Wednesday, November 14, 2018

                                                        LAGUARDIA TO BARCELONA

WINE CELLAR TOUR:  Laguardia is a beautiful walled hilltop town with a population of about 1500.  No vehicles, including delivery vans, are allowed inside the walls.  Under each house is a wine cellar.  The cellars were originally dug for defence purposes.  The people could retreat to their cellars during a seige and the cellars were inter-connected.  By 1800 the cellars were no longer needed for defence and they were then used to store wine, with walls being built between the individual caves.
On the advice of a woman at the tourist information center we took a tour of one of the cellars, which now houses a winery.

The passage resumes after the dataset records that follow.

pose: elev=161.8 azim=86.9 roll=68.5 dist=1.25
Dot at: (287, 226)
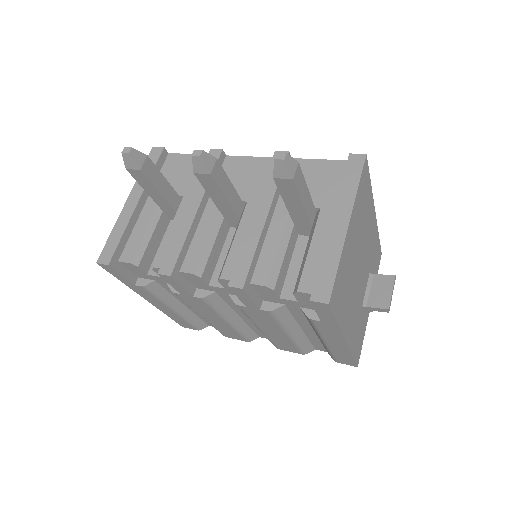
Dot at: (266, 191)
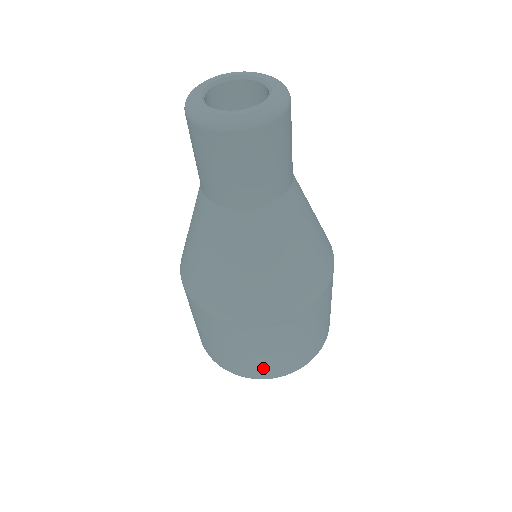
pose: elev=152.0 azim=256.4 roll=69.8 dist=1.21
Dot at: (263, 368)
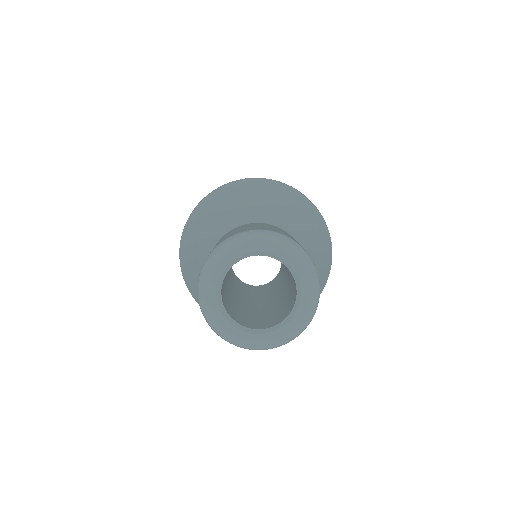
Dot at: occluded
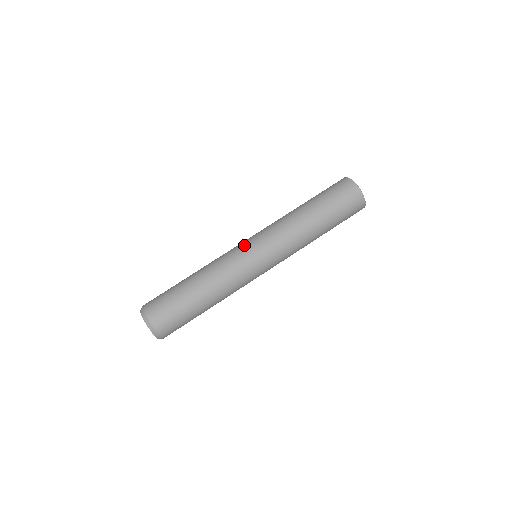
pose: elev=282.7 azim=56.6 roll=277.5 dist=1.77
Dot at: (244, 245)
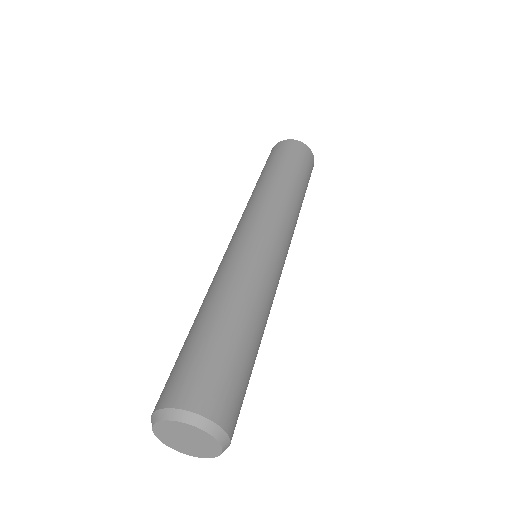
Dot at: (253, 238)
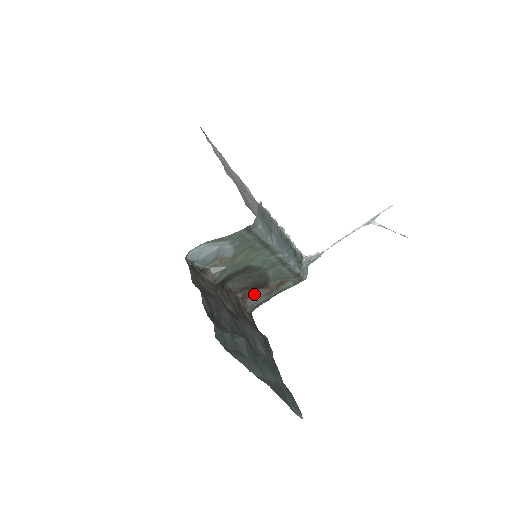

As there are not a lot of English-speaking tourists here in November, we had a private tour conducted by the winery's owner.  The winery is tiny, producing only 50k bottles per year.  They own 7 small plots of land outside the city walls and the vines are fermented in the cellar which was originally dug in 1400.  We tasted the best of Carlos San Pedro's wines, including a signature wine and a gran reserva.  However, the most interesting wine was still in the cement vat (about to be soon bottled and aged).  Carlos climbed a ladder and with a "wine thief" , which looks like a long test tube, extracted two glasses of still rough, but potentially great wine.


The cellar is perfect for wine storage as the temperature stays at a constant 14 degrees, the humidity at a constanct 86 % and because there are no vehicles allowed in the village there is no vibration.  At the end of the tour we left feeling very happy although my back is struggling to lift our now exceptionally heavy suitcases.

LEAVING RIOJA:  On Saturday we were forced to pack the car and leave Laguardia and our wonderful hotel.  We stopped at a Dolmin (stone marker for pre-historic burial sights) before driving to the city of Tudela, a stopping point on our way back to Barcelona.


BARCELONA:   We breathed a big sigh of relief when we returned out rental car after 1942 kms without a major incident.  We took a cab to our hotel which gives us a balcony overlooking Las Ramblas (the major pedestrian walking area in Barcelona.)  We spent most of the afternoon sipping wine while we watched a political demonstration, several incidents involving police, and at least one person collapsing on the street.

ARE THERE POOR WINES IN SPAIN?  We have been drinking good and very good wines for the past 10 days.  However, today we thought we might get something undrinkable, but in fact didn't.  Our hotel has wine (no charge) on tap 24 hours per day.  You just go to the lobby and pour yourself however much you can drink.  While the wine was not up to the standards of what we have been drinking it is definitely quaffable.  There is also free beer for those so inclined.

SETTING SAIL:  On our last night ashore we met up with and shared dinner with our very good Barcelona friends Teresa and Josep.  It was great to catch up.  In the morning we crammed our suitcases with bottles of wine and 12 days of dirty laundry.  A quick taxi drive got us to the ship and the all important laundry room down the hall from our stateroom.


CHANGE OF PLANS:  We just returned to the ship after a pleasant day in Alicante.  The Captain made an annoucement that there is a massive storm heading to the Canary Islands and thus after tomorrow we would be changing out route, heading south (through rough seas) in an effort to avoid the storm.  Could be interesting.